Nobody could legitimately argue that Captain Eo, starring Michael Jackson and directed by Francis Ford Coppola, isn’t cinema. Yet as presented at EPCOT, it also included live laser and mist effects, which made it more of a theme park ride. This could be compared to the horror movies of William Castle, who rigged theater seats with electric buzzers for The Tingler, and had a skeleton hover above the audience in House on Haunted Hill. Now favorites of TV horror host Svengoolie, these Vincent Price vehicles may not be high art, but they certainly are cinema.

The Sideshow Bob

But let’s go further back than that, to the origins of cinema itself. Early films and their precursors were often seen first at World’s Fairs, side-by-side with theme park rides. The well-known early Lumiere brothers short, Train Pulling Into a Station, may or may not have actually caused audiences to run away and scream in terror. But was the intended effect — especially when the brothers converted it to 3D years later — significantly different than that of Star Tours, which seeks to immerse the rider in a Star Wars film by combining filmed footage with motion simulators? One notable fan of the Lumieres’ work was magician Georges Melies, who essentially invented the special-effects movie, to which the Marvel films more or less owe a cinematic lineage. Scorsese obviously knows about Melies, as he made the movie Hugo about him…and in 3D, no less.

No less an authority on movies than James Cameron considers at least one theme park ride to be a true movie sequel. Of Universal Studios’ Terminator 2 3D: Battle Across Time, he said, “They’ll go in thinking it’s just some gimmick and they’ll see that it’s actually a continuation of the storyline; it’s almost like a third Terminator film. It’s just that you can’t go to see it at any theater in your neighborhood, there’s only one, or hopefully two, theaters in the world that you can go to see the next Terminator movie in.”

IMAX Headroom

T2 3D wasn’t just a movie, of course, as it included live theater and stunt elements. But that doesn’t disqualify it from being cinema; Guy Maddin’s 2006 film Brand Upon the Brain! featured a live orchestra, narrator, and Foley effects in its preferred presentation, though a no-frills version was made available for less equipped theaters, and a roadshow version with different live, celebrity narrators did a more limited tour. Few would deny Maddin’s films are cinema.

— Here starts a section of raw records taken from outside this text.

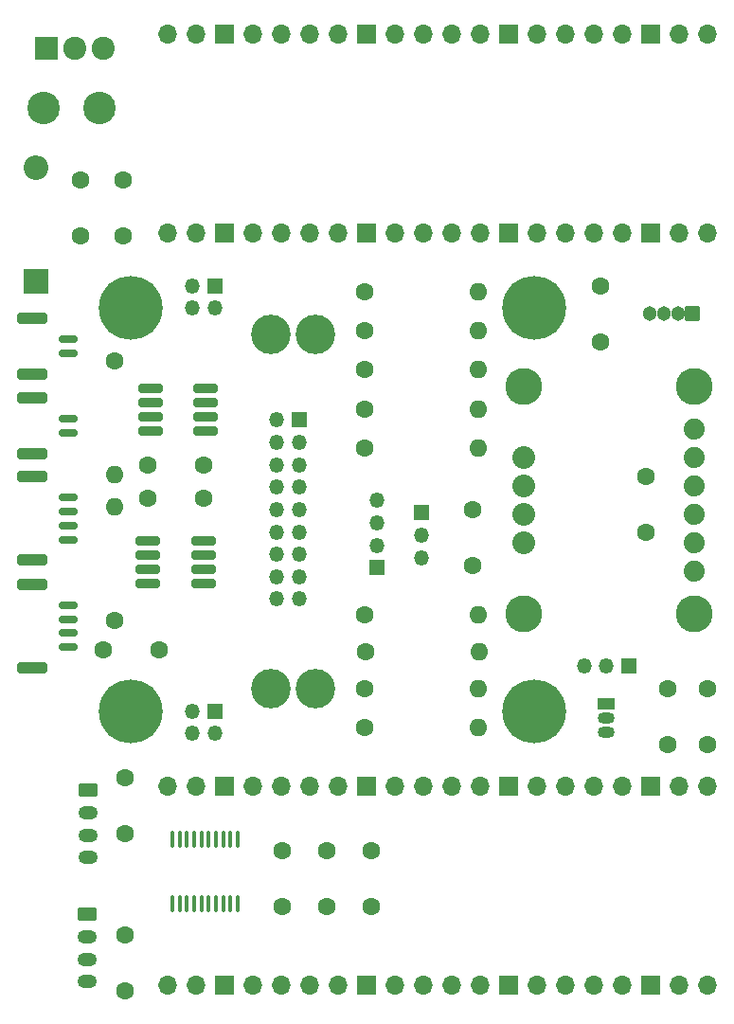
<source format=gbr>
%TF.GenerationSoftware,KiCad,Pcbnew,7.0.7*%
%TF.CreationDate,2024-02-01T11:26:11-05:00*%
%TF.ProjectId,ROSE-PILK_v1,524f5345-2d50-4494-9c4b-5f76312e6b69,rev?*%
%TF.SameCoordinates,Original*%
%TF.FileFunction,Soldermask,Top*%
%TF.FilePolarity,Negative*%
%FSLAX46Y46*%
G04 Gerber Fmt 4.6, Leading zero omitted, Abs format (unit mm)*
G04 Created by KiCad (PCBNEW 7.0.7) date 2024-02-01 11:26:11*
%MOMM*%
%LPD*%
G01*
G04 APERTURE LIST*
G04 Aperture macros list*
%AMRoundRect*
0 Rectangle with rounded corners*
0 $1 Rounding radius*
0 $2 $3 $4 $5 $6 $7 $8 $9 X,Y pos of 4 corners*
0 Add a 4 corners polygon primitive as box body*
4,1,4,$2,$3,$4,$5,$6,$7,$8,$9,$2,$3,0*
0 Add four circle primitives for the rounded corners*
1,1,$1+$1,$2,$3*
1,1,$1+$1,$4,$5*
1,1,$1+$1,$6,$7*
1,1,$1+$1,$8,$9*
0 Add four rect primitives between the rounded corners*
20,1,$1+$1,$2,$3,$4,$5,0*
20,1,$1+$1,$4,$5,$6,$7,0*
20,1,$1+$1,$6,$7,$8,$9,0*
20,1,$1+$1,$8,$9,$2,$3,0*%
G04 Aperture macros list end*
%ADD10RoundRect,0.250000X-0.625000X0.350000X-0.625000X-0.350000X0.625000X-0.350000X0.625000X0.350000X0*%
%ADD11O,1.750000X1.200000*%
%ADD12R,1.350000X1.350000*%
%ADD13O,1.350000X1.350000*%
%ADD14C,1.600000*%
%ADD15C,1.879600*%
%ADD16C,2.032000*%
%ADD17C,3.301600*%
%ADD18RoundRect,0.102000X-0.930000X-0.930000X0.930000X-0.930000X0.930000X0.930000X-0.930000X0.930000X0*%
%ADD19C,2.064000*%
%ADD20R,2.200000X2.200000*%
%ADD21O,2.200000X2.200000*%
%ADD22C,2.904000*%
%ADD23C,3.524000*%
%ADD24RoundRect,0.144000X0.943000X0.258000X-0.943000X0.258000X-0.943000X-0.258000X0.943000X-0.258000X0*%
%ADD25C,5.700000*%
%ADD26O,1.600000X1.600000*%
%ADD27O,1.700000X1.700000*%
%ADD28R,1.700000X1.700000*%
%ADD29RoundRect,0.102000X0.550000X0.550000X-0.550000X0.550000X-0.550000X-0.550000X0.550000X-0.550000X0*%
%ADD30C,1.304000*%
%ADD31RoundRect,0.100000X-0.100000X0.637500X-0.100000X-0.637500X0.100000X-0.637500X0.100000X0.637500X0*%
%ADD32RoundRect,0.150000X-0.700000X0.150000X-0.700000X-0.150000X0.700000X-0.150000X0.700000X0.150000X0*%
%ADD33RoundRect,0.250000X-1.100000X0.250000X-1.100000X-0.250000X1.100000X-0.250000X1.100000X0.250000X0*%
%ADD34R,1.500000X1.050000*%
%ADD35O,1.500000X1.050000*%
G04 APERTURE END LIST*
D10*
%TO.C,J7*%
X155100000Y-136200000D03*
D11*
X155100000Y-138200000D03*
X155100000Y-140200000D03*
X155100000Y-142200000D03*
%TD*%
D12*
%TO.C,J13*%
X166500000Y-118000000D03*
D13*
X164500000Y-118000000D03*
X166500000Y-120000000D03*
X164500000Y-120000000D03*
%TD*%
D14*
%TO.C,CAN2*%
X160500000Y-99000000D03*
X165500000Y-99000000D03*
%TD*%
%TO.C,JETSON1V8*%
X176500000Y-135500000D03*
X176500000Y-130500000D03*
%TD*%
D15*
%TO.C,IMU*%
X209307500Y-105537500D03*
D16*
X194067501Y-102997500D03*
D15*
X209307501Y-102997500D03*
D16*
X194067501Y-100457500D03*
D15*
X209307501Y-100457500D03*
D16*
X194067501Y-97917500D03*
D15*
X209307501Y-97917500D03*
D16*
X194067501Y-95377500D03*
D15*
X209307501Y-95377500D03*
X209307501Y-92837500D03*
D17*
X194067501Y-109347500D03*
X209307501Y-109347500D03*
X194067501Y-89027500D03*
X209307501Y-89027500D03*
%TD*%
D18*
%TO.C,Q1*%
X151420000Y-58800000D03*
D19*
X153960000Y-58800000D03*
X156500000Y-58800000D03*
%TD*%
D20*
%TO.C,D17*%
X150500000Y-79580000D03*
D21*
X150500000Y-69420000D03*
%TD*%
D22*
%TO.C,U4*%
X156200000Y-64100000D03*
X151200000Y-64100000D03*
%TD*%
D23*
%TO.C,SW2*%
X171500000Y-116000000D03*
X175500000Y-116000000D03*
%TD*%
D24*
%TO.C,U7*%
X165470000Y-106605000D03*
X165470000Y-105335000D03*
X165470000Y-104065000D03*
X165470000Y-102795000D03*
X160530000Y-102795000D03*
X160530000Y-104065000D03*
X160530000Y-105335000D03*
X160530000Y-106605000D03*
%TD*%
D14*
%TO.C,CAN1*%
X160500000Y-96000000D03*
X165500000Y-96000000D03*
%TD*%
D25*
%TO.C,REF\u002A\u002A*%
X159000000Y-118000000D03*
%TD*%
D14*
%TO.C,R33*%
X157500000Y-109880000D03*
D26*
X157500000Y-99720000D03*
%TD*%
D12*
%TO.C,J1*%
X181000000Y-105200000D03*
D13*
X181000000Y-103200000D03*
X181000000Y-101200000D03*
X181000000Y-99200000D03*
%TD*%
D14*
%TO.C,IMUC13*%
X205000000Y-102000000D03*
X205000000Y-97000000D03*
%TD*%
D27*
%TO.C,U6*%
X210500000Y-124720000D03*
X207960000Y-124720000D03*
D28*
X205420000Y-124720000D03*
D27*
X202880000Y-124720000D03*
X200340000Y-124720000D03*
X197800000Y-124720000D03*
X195260000Y-124720000D03*
D28*
X192720000Y-124720000D03*
D27*
X190180000Y-124720000D03*
X187640000Y-124720000D03*
X185100000Y-124720000D03*
X182560000Y-124720000D03*
D28*
X180020000Y-124720000D03*
D27*
X177480000Y-124720000D03*
X174940000Y-124720000D03*
X172400000Y-124720000D03*
X169860000Y-124720000D03*
D28*
X167320000Y-124720000D03*
D27*
X164780000Y-124720000D03*
X162240000Y-124720000D03*
X162240000Y-142500000D03*
X164780000Y-142500000D03*
D28*
X167320000Y-142500000D03*
D27*
X169860000Y-142500000D03*
X172400000Y-142500000D03*
X174940000Y-142500000D03*
X177480000Y-142500000D03*
D28*
X180020000Y-142500000D03*
D27*
X182560000Y-142500000D03*
X185100000Y-142500000D03*
X187640000Y-142500000D03*
X190180000Y-142500000D03*
D28*
X192720000Y-142500000D03*
D27*
X195260000Y-142500000D03*
X197800000Y-142500000D03*
X200340000Y-142500000D03*
X202880000Y-142500000D03*
D28*
X205420000Y-142500000D03*
D27*
X207960000Y-142500000D03*
X210500000Y-142500000D03*
%TD*%
D14*
%TO.C,C3*%
X158300000Y-75500000D03*
X158300000Y-70500000D03*
%TD*%
D27*
%TO.C,U1*%
X210500000Y-57500000D03*
X207960000Y-57500000D03*
D28*
X205420000Y-57500000D03*
D27*
X202880000Y-57500000D03*
X200340000Y-57500000D03*
X197800000Y-57500000D03*
X195260000Y-57500000D03*
D28*
X192720000Y-57500000D03*
D27*
X190180000Y-57500000D03*
X187640000Y-57500000D03*
X185100000Y-57500000D03*
X182560000Y-57500000D03*
D28*
X180020000Y-57500000D03*
D27*
X177480000Y-57500000D03*
X174940000Y-57500000D03*
X172400000Y-57500000D03*
X169860000Y-57500000D03*
D28*
X167320000Y-57500000D03*
D27*
X164780000Y-57500000D03*
X162240000Y-57500000D03*
X162240000Y-75280000D03*
X164780000Y-75280000D03*
D28*
X167320000Y-75280000D03*
D27*
X169860000Y-75280000D03*
X172400000Y-75280000D03*
X174940000Y-75280000D03*
X177480000Y-75280000D03*
D28*
X180020000Y-75280000D03*
D27*
X182560000Y-75280000D03*
X185100000Y-75280000D03*
X187640000Y-75280000D03*
X190180000Y-75280000D03*
D28*
X192720000Y-75280000D03*
D27*
X195260000Y-75280000D03*
X197800000Y-75280000D03*
X200340000Y-75280000D03*
X202880000Y-75280000D03*
D28*
X205420000Y-75280000D03*
D27*
X207960000Y-75280000D03*
X210500000Y-75280000D03*
%TD*%
D14*
%TO.C,PICOU1*%
X201000000Y-85000000D03*
X201000000Y-80000000D03*
%TD*%
D29*
%TO.C,D16*%
X209170000Y-82500000D03*
D30*
X207900000Y-82500000D03*
X206630000Y-82500000D03*
X205360000Y-82500000D03*
%TD*%
D31*
%TO.C,U2*%
X168550000Y-129475000D03*
X167900000Y-129475000D03*
X167250000Y-129475000D03*
X166600000Y-129475000D03*
X165950000Y-129475000D03*
X165300000Y-129475000D03*
X164650000Y-129475000D03*
X164000000Y-129475000D03*
X163350000Y-129475000D03*
X162700000Y-129475000D03*
X162700000Y-135200000D03*
X163350000Y-135200000D03*
X164000000Y-135200000D03*
X164650000Y-135200000D03*
X165300000Y-135200000D03*
X165950000Y-135200000D03*
X166600000Y-135200000D03*
X167250000Y-135200000D03*
X167900000Y-135200000D03*
X168550000Y-135200000D03*
%TD*%
D14*
%TO.C,C2*%
X154500000Y-75500000D03*
X154500000Y-70500000D03*
%TD*%
D32*
%TO.C,J6*%
X153400000Y-98925000D03*
X153400000Y-100175000D03*
X153400000Y-101425000D03*
X153400000Y-102675000D03*
D33*
X150200000Y-97075000D03*
X150200000Y-104525000D03*
%TD*%
D14*
%TO.C,R5*%
X179920000Y-80500000D03*
D26*
X190080000Y-80500000D03*
%TD*%
D14*
%TO.C,QUAD2*%
X158500000Y-138000000D03*
X158500000Y-143000000D03*
%TD*%
%TO.C,R30*%
X179920000Y-94500000D03*
D26*
X190080000Y-94500000D03*
%TD*%
D32*
%TO.C,J5*%
X153400000Y-91875000D03*
X153400000Y-93125000D03*
D33*
X150200000Y-90025000D03*
X150200000Y-94975000D03*
%TD*%
D14*
%TO.C,R1*%
X179920000Y-109400000D03*
D26*
X190080000Y-109400000D03*
%TD*%
D12*
%TO.C,J10*%
X174000000Y-92000000D03*
D13*
X172000000Y-92000000D03*
X174000000Y-94000000D03*
X172000000Y-94000000D03*
X174000000Y-96000000D03*
X172000000Y-96000000D03*
X174000000Y-98000000D03*
X172000000Y-98000000D03*
X174000000Y-100000000D03*
X172000000Y-100000000D03*
X174000000Y-102000000D03*
X172000000Y-102000000D03*
X174000000Y-104000000D03*
X172000000Y-104000000D03*
X174000000Y-106000000D03*
X172000000Y-106000000D03*
X174000000Y-108000000D03*
X172000000Y-108000000D03*
%TD*%
D32*
%TO.C,J4*%
X153400000Y-108550000D03*
X153400000Y-109800000D03*
X153400000Y-111050000D03*
X153400000Y-112300000D03*
D33*
X150200000Y-106700000D03*
X150200000Y-114150000D03*
%TD*%
D14*
%TO.C,JETSON3V3*%
X172500000Y-135500000D03*
X172500000Y-130500000D03*
%TD*%
D32*
%TO.C,J3*%
X153400000Y-84775000D03*
X153400000Y-86025000D03*
D33*
X150200000Y-82925000D03*
X150200000Y-87875000D03*
%TD*%
D14*
%TO.C,JETSONGND1*%
X180500000Y-135500000D03*
X180500000Y-130500000D03*
%TD*%
%TO.C,R10*%
X179920000Y-91000000D03*
D26*
X190080000Y-91000000D03*
%TD*%
D12*
%TO.C,J2*%
X203500000Y-114000000D03*
D13*
X201500000Y-114000000D03*
X199500000Y-114000000D03*
%TD*%
D10*
%TO.C,J11*%
X155150000Y-125100000D03*
D11*
X155150000Y-127100000D03*
X155150000Y-129100000D03*
X155150000Y-131100000D03*
%TD*%
D14*
%TO.C,R31*%
X179920000Y-119500000D03*
D26*
X190080000Y-119500000D03*
%TD*%
D14*
%TO.C,R2*%
X179940000Y-112700000D03*
D26*
X190100000Y-112700000D03*
%TD*%
D14*
%TO.C,SERVO1*%
X189500000Y-105000000D03*
X189500000Y-100000000D03*
%TD*%
D12*
%TO.C,J9*%
X185000000Y-100300000D03*
D13*
X185000000Y-102300000D03*
X185000000Y-104300000D03*
%TD*%
D25*
%TO.C,MountingHole3*%
X195000000Y-82000000D03*
%TD*%
%TO.C,MountingHole2*%
X195000000Y-118000000D03*
%TD*%
D34*
%TO.C,Q3*%
X201440000Y-117330000D03*
D35*
X201440000Y-118600000D03*
X201440000Y-119870000D03*
%TD*%
D14*
%TO.C,PICOU6*%
X207000000Y-116000000D03*
X207000000Y-121000000D03*
%TD*%
D25*
%TO.C,MountingHole1*%
X159000000Y-82000000D03*
%TD*%
D14*
%TO.C,R20*%
X179920000Y-87500000D03*
D26*
X190080000Y-87500000D03*
%TD*%
D24*
%TO.C,U5*%
X165670000Y-93005000D03*
X165670000Y-91735000D03*
X165670000Y-90465000D03*
X165670000Y-89195000D03*
X160730000Y-89195000D03*
X160730000Y-90465000D03*
X160730000Y-91735000D03*
X160730000Y-93005000D03*
%TD*%
D14*
%TO.C,R32*%
X157500000Y-86740000D03*
D26*
X157500000Y-96900000D03*
%TD*%
D23*
%TO.C,SW1*%
X171500000Y-84300000D03*
X175500000Y-84300000D03*
%TD*%
D14*
%TO.C,R3*%
X179920000Y-116000000D03*
D26*
X190080000Y-116000000D03*
%TD*%
D12*
%TO.C,J12*%
X166500000Y-80000000D03*
D13*
X164500000Y-80000000D03*
X166500000Y-82000000D03*
X164500000Y-82000000D03*
%TD*%
D14*
%TO.C,R4*%
X179920000Y-84000000D03*
D26*
X190080000Y-84000000D03*
%TD*%
D14*
%TO.C,DR16*%
X210500000Y-121000000D03*
X210500000Y-116000000D03*
%TD*%
%TO.C,5VCAP1*%
X156500000Y-112500000D03*
X161500000Y-112500000D03*
%TD*%
%TO.C,QUAD1*%
X158500000Y-124000000D03*
X158500000Y-129000000D03*
%TD*%
M02*

</source>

More recently, James Gunn directed the cinematic segments for Guardians of the Galaxy: Mission Breakout at Disney’s California Adventure. While not as emotional and psychological as the third movie in that trilogy, those scenes are no less cinematic than the Disney+ I Am Groot shorts.

And then there’s IMAX, which began — again — at a world’s fair. Further, it was treated during its early existence as a sort of sideshow attraction at science museums, promoted as a gimmick that would make audiences feel a sense of motion while watching documentary shorts that depicted grand-scale vistas or rocket launches. An intent, we might say, not dissimilar to Star Tours. Only in the 2000s did IMAX movies start getting regularly reviewed in the newspapers, and nowadays most major blockbusters include scenes specifically shot for the format. Indeed, Scorsese’s own Killers of the Flower Moon can be watched that way.

Ride the Movies

If Martin Scorsese, or anybody else, believes that Iron Man’s self-sacrifice in Avengers: Endgame, or Rocket’s pals being massacred in Guardians of the Galaxy Vol. 3, or the inspiration under-represented kids got from seeing T’challa and Shang-Chi on the big screen doesn’t count as “human beings trying to convey emotional, psychological experiences to another human being,” that’s a difference of opinion.

When it comes to theme parks and cinema, however, the two are not only objectively linked, and entangled, but in a way, they always have been.